The Scottish visa would give the country a “tailored approach” to migration by permitting Scotland to have its own powers over immigration policy after the UK leaves the European Union on January 31.
“[It would] attract and retain people with the skills and attributes we need for our communities and economy to flourish”
The current immigration system is “not meeting Scotland’s needs”, according to the paper.
More trust should be placed in colleges and universities to recruit international students on the basis of academic ability, the document read, following “unnecessary administrative burdens” introduced as part of the UK government’s ‘hostile environment’ measures.
Those measures include “excessive compliance bureaucracy” introduced when the UK government stated that 100,000 students had overstayed their visas when it was fewer than 5,000.
The bureaucracy for institutions, introduced as a response to perceived systematic abuse, should also be rolled back, the document detailed.
“Excessive” application fees and the £300 immigration health surcharge for students should also be scrapped, due to the fact that it “makes Scotland a less attractive destination” for international students.
“Migration to Scotland supports economic growth and the delivery of public services and helps to address the serious issue of long term demographic change – as well as enhancing and sustaining our communities,” said Sturgeon.
“Yet the latest proposals from the UK government to control immigration and end freedom of movement would be disastrous for our economy and society and would risk acute labour shortages.
“Migration is an issue which is crucial for our future, but the Scottish government doesn’t currently have the powers needed to deliver tailored immigration policies for Scotland,” she added.
A Scottish visa would allow Scotland to “attract and retain people with the skills and attributes we need for our communities and economy to flourish”, Sturgeon noted.
The paper criticises the UK government for its reaction to the 2014 investigation into TOEIC exam fraud.
The “overreaction” to the TOEIC investigation resulted in 35,870 visas being revoked.
Although around 3,700 people accused of cheating have won appeals, an estimated 11,400 people caught up in the scandal have subsequently left the UK, the paper noted.
The House of Commons Committee of Public Accounts highlighted the design of the Tier 4 visa system left it open to large-scale abuse, according to the policy paper.
“The UK government rushed to penalise students without establishing whether it had reliable evidence of cheating and that it has not acted to put right these wrongs,” it stated.
While welcoming the UK’s new post-study work visa, the policy paper suggests that the UK government brings forward the “long overdue” step so that students in the UK due to graduate next summer can also benefit.
The paper also raised concerns around e-gates for short-term students.
Although the “positive step” of permitting visitors from certain countries to use e-gates, the change has “created a potential issue for students coming for short-term courses of study being issued with the wrong visa if they do not speak to a Border Force officer on arrival”.

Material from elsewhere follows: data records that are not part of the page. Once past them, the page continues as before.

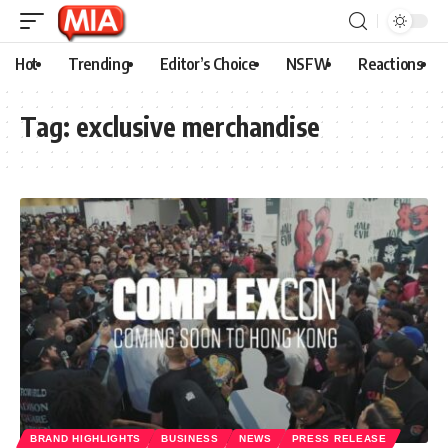
Hot
Trending
Editor’s Choice
NSFW
Reactions
Tag:
exclusive merchandise
BRAND HIGHLIGHTS
BUSINESS
NEWS
PRESS RELEASE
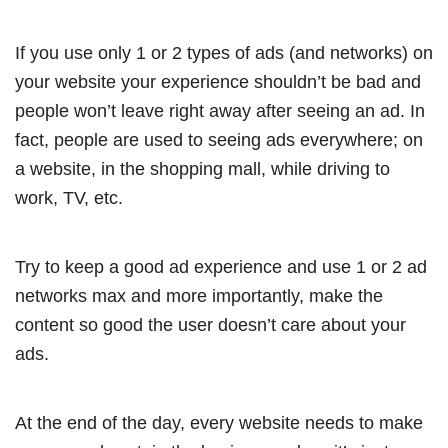
If you use only 1 or 2 types of ads (and networks) on
your website your experience shouldn’t be bad and
people won’t leave right away after seeing an ad. In
fact, people are used to seeing ads everywhere; on
a website, in the shopping mall, while driving to
work, TV, etc.
Try to keep a good ad experience and use 1 or 2 ad
networks max and more importantly, make the
content so good the user doesn’t care about your
ads.
At the end of the day, every website needs to make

The paper states that the UK government should consider removing short-term visas and permit study on short courses under standard visitor rules.
Director of Universities Scotland, Alastair Sim, noted that the attraction of talent to Scotland was “central to our nation’s success, and the success of our universities”.
“Our universities have always been international and open to talent of all backgrounds”
“We welcome this thoughtful contribution from the Scottish government on how migration can and does contribute to Scotland’s success,” he added.
“We are pleased to see mention of the unnecessary administrative burdens currently placed on our members as well as what could be achieved with the reintroduction of the post-study work visa.
“Our universities have always been international and open to talent of all backgrounds. We hope the UK Government will give this paper serious consideration and reflect on what actions it can take in its immigration policy to allow Scotland’s universities to draw international talent to our nation,” Sim concluded.
On January 27, the UK government announced a Global Talent visa, as it gears up to introduce an Australian-style points-based system at a later date.
However, immigration will remain “a reserved matter”, a Home Office spokesperson said.
“The UK government will introduce a points-based immigration system that works in the interests of the whole of the UK, including Scotland.”